Exports post all-time high for January
ANKARA
Türkiye’s exports hit an all-time high for January with a 10.4 percent annual jump to $19.4 billion, Trade Minister Mehmet Muş said on Feb. 2.
Imports spiked to $33.7 billion - up 21.2 percent - last month due to surging energy and commodity prices, the minister said at a news conference in Ankara.
“Despite the ongoing uncertain outlook in the global economy in 2023, we are working hard to further our export success,” Muş said.
The weak demand in the European economies creates a significant risk to our exports, Muş said. “We are working to ensure that Türkiye is the first choice in the supply of goods and services for the Middle East and Gulf countries, whose incomes, and therefore demands, are rising due to rising energy prices.”

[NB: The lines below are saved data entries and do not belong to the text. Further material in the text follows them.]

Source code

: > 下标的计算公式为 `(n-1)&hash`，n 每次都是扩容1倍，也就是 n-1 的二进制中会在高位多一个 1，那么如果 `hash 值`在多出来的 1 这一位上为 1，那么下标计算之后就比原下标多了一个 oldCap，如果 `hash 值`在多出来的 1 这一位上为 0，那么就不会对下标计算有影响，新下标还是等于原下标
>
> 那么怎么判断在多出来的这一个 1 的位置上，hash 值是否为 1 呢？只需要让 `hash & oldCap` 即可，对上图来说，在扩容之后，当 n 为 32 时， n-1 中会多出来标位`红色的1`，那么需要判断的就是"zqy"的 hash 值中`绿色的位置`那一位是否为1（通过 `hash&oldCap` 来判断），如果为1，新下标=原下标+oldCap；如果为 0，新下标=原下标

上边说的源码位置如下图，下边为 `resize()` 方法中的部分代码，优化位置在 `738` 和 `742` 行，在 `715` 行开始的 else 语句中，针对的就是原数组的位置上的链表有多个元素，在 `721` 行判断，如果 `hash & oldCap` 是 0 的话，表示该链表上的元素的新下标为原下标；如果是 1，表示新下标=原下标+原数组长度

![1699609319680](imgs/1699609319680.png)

The country’s energy imports amounted to $9 billion in January, Muş said, leaping 238 percent from a year earlier.
Türkiye’s trade deficit jumped to $14.3 billion in January, mainly due to energy imports and commodity prices.
Türkiye will increase its efforts to produce more gold in order to reduce imports, President Recep Tayyip Erdoğan said on Jan. 27, informing that the new gold mine inaugurated in western Anatolia will gradually generate 6.5 tons of gold annually.

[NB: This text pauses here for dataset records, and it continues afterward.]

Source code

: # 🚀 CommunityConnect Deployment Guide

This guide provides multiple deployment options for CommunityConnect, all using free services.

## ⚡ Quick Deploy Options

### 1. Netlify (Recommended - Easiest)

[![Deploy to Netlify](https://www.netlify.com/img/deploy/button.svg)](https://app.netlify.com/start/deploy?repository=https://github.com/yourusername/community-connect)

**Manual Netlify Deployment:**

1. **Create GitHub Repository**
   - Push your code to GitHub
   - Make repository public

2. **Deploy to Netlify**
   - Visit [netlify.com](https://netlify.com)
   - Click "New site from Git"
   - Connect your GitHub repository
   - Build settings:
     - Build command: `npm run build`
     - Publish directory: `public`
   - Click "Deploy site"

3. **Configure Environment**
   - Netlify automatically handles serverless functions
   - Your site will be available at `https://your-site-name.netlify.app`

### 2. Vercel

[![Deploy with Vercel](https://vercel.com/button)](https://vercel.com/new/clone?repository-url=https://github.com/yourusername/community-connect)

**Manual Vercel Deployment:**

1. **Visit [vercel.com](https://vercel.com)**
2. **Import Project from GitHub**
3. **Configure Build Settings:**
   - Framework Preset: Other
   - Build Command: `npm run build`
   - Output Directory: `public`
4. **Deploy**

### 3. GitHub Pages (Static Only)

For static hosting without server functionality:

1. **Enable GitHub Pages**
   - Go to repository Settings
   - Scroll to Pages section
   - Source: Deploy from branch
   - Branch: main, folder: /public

Gold, along with oil, is the commodity Türkiye is mostly importing, the president said, also vowing to reduce the country’s dependence on foreign sources by benefiting more from the national reserves.
“For many years, Türkiye could not benefit from its potential in the field of precious metal. Türkiye has been subject to a significant number of plots [to hinder its precious metal sector] in the pretext of environmentalism,” the president said, adding they never allowed these blockages to prevent from developing the sector.